“Make it dirty,” he says, licking my mouth. “You can pretend you never have to see me again. What is your most shameful thought?”
My gaze drops to his mouth as I tell him, “I want someone to hear us fucking.”
His pupils dilate, reflecting the neon back to me, and he grips my thighs tightly before he begins slamming hard and slick into me, grunting roughly every time his hips press to my inner thighs.
Someone knocks on the door and the timing is perfect. It’s locked, but if they walked inside they would hear the slapping of his skin on mine, see my legs on either side of Ansel’s hips, my dress pushed up my body while he fucks me.

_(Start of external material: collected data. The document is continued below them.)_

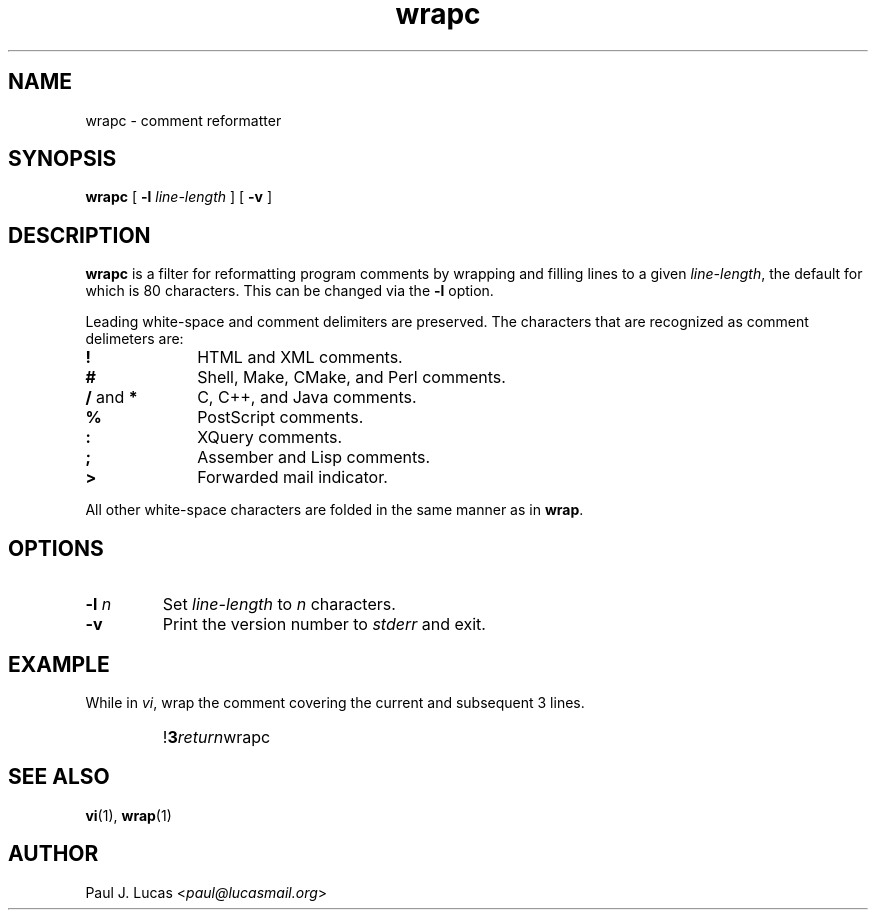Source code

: .\"
.\"	wrapc -- comment reformatter
.\"	wrapc.1: manual page
.\"
.\"	Copyright (C) 1996-2013  Paul J. Lucas
.\"
.\"	This program is free software; you can redistribute it and/or modify
.\"	it under the terms of the GNU General Public License as published by
.\"	the Free Software Foundation; either version 2 of the Licence, or
.\"	(at your option) any later version.
.\" 
.\"	This program is distributed in the hope that it will be useful,
.\"	but WITHOUT ANY WARRANTY; without even the implied warranty of
.\"	MERCHANTABILITY or FITNESS FOR A PARTICULAR PURPOSE.  See the
.\"	GNU General Public License for more details.
.\" 
.\"	You should have received a copy of the GNU General Public License
.\"	along with this program; if not, write to the Free Software
.\"	Foundation, Inc., 675 Mass Ave, Cambridge, MA 02139, USA.
.\"
.TH \f3wrapc\f1 1 "October 2, 2013" "PJL TOOLS"
.SH NAME
wrapc \- comment reformatter
.SH SYNOPSIS
.B wrapc
[
.B \-l
.I line-length
] [
.B \-v
]
.SH DESCRIPTION
.B wrapc
is a filter for reformatting program comments by
wrapping and filling lines to a given
.IR line-length ,
the default for which is 80 characters.
This can be changed via the
.B \-l
option.
.P
Leading white-space and comment delimiters are preserved.
The characters that are recognized as comment delimeters are:
.IP "\f3!\f1" 10
HTML and XML comments.
.IP "\f3#\f1" 10
Shell, Make, CMake, and Perl comments.
.IP "\f3/\f1 and \f3*\f1" 10
C, C++, and Java comments.
.IP "\f3%\f1" 10
PostScript comments.
.IP "\f3:\f1" 10
XQuery comments.
.IP "\f3;\f1" 10
Assember and Lisp comments.
.IP "\f3>\f1" 10
Forwarded mail indicator.
.P
All other white-space characters are folded
in the same manner as in
.BR wrap .
.SH OPTIONS
.IP "\f3\-l\f2 n\f1"
Set
.I line-length
to
.I n
characters.
.IP "\f3\-v\f1"
Print the version number to
.I stderr
and exit.
.SH EXAMPLE
While in
.IR vi ,
wrap the comment covering the current and subsequent 3 lines.
.IP ""
!\f33\f2return\f1wrapc\f1
.SH SEE ALSO
.BR vi (1),
.BR wrap (1)
.SH AUTHOR
Paul J. Lucas
.RI < paul@lucasmail.org >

“Hurry,” I cry—louder than I probably should—reaching back and gripping the faucet. My fingers feel slick around the cool metal, my skin flushed and damp with sweat.
I feel so full, stretched, with limbs loose. His body fits perfectly inside and against me, the jut of his pelvis rubbing against my clit with every thrust. The tight feeling in my stomach grows, warmer and hotter until I throw my head back, crying out as I come, lost to everything but the way my body tries to pull him in as I fall apart around him.
He follows only a moment later, movements becoming jagged and frantic, stilling against me with a muffled groan into my skin.
THE EVENING BREEZE ruffles the back of my hair and the ends tickle my chin as the scent of bread and cigarettes drifts from a café we pass on our way to the métro.
I glance over my shoulder to where rows of motorcycles are parked at the curb. “Where’s your bike?” I ask.
“Home,” he says simply. “I dropped it off earlier so that I could walk with you.”
He doesn’t say this to earn a reaction, so he misses the way my eyes turn up to him. We didn’t really talk about the accident tonight, though it feels like a constant companion anytime the subject of school and life ahead is broached. But he’s shown me that he’s always aware of what happened and won’t ever push, unlike my father, who got me a bike for my first birthday out of the hospital and repeatedly suggested I get back on the horse. Ansel’s frankness is still something that takes me by surprise. Where I tend to agonize over everything I say—worrying whether I’ll be able to say it at all—Ansel never filters. Words seem to tumble from his candy-colored mouth without even a second thought. I wonder if he’s always been this unguarded, if he’s this way with everyone.
The busiest part of the day has come and gone but we’re still lucky to find seats together. We sit side by side on the crowded train, and I watch our reflection in the window opposite us. Even in the grimy glass and beneath the harsh, often flickering fluorescent lights, it’s impossible to miss how beautiful he is. It’s not an adjective I’ve ever used to describe a guy before, but as I look at him, taking in the angles of his jaw, the prominence of his cheekbones offset by his soft, nearly feminine mouth, it’s the only one that seems to fit.
He’s loosened his tie, unbuttoning the top of his dress shirt to offer up a triangle of smooth, tan skin. The open shirt frames his long neck, the tempting hint of collarbone peeking out just enough to make me wonder why I never thought of collarbones as sexy before.
As if sensing my gaze, Ansel’s eyes shift from the passing blur of track on the other side of the window, and meet mine in the glass. Our reflections rock with the movement of the train and Ansel watches me too, a small, knowing smile pulling at the corners of his mouth. How is it possible to sit here like this in calm, companionable silence, when only an hour ago I had him inside me, my hands slick with sweat as my fingers fought for purchase on the faucet?
More passengers board at the next stop and Ansel moves, giving his seat to an older gentleman with heavy bags in each hand. They share a few words in French I obviously don’t understand, and he takes the spot in front of me, his right arm raised to grip the handrail suspended from the ceiling.
It gives me an exceptional view of his torso and the front of his dress pants. Yum.
The sound of laughter draws my attention and I see a group of girls seated only a few rows away. They’re probably in university, I think, and just a few years younger than me. Too old for high school but clearly still students. They sit with their heads pressed together and if their hushed giggles and wide-eyed stares are any indication, I know exactly what they’re looking at. Or, rather, whom.
I blink up to find him looking down at the older man, listening and oblivious to the leering glances being cast in his direction.
I don’t blame them, of course. If I saw Ansel on a train I’m positive I’d practically break my neck in an attempt to get a better look, and now the night I saw him across the bar in Vegas feels like a lifetime ago. It’s in these moments I find myself wanting to congratulate past-me for doing or saying whatever it was that caught Ansel’s attention in the first place and—by some act of God or alcohol I still don’t understand—held it. Sometimes, I think, past-me is a genius.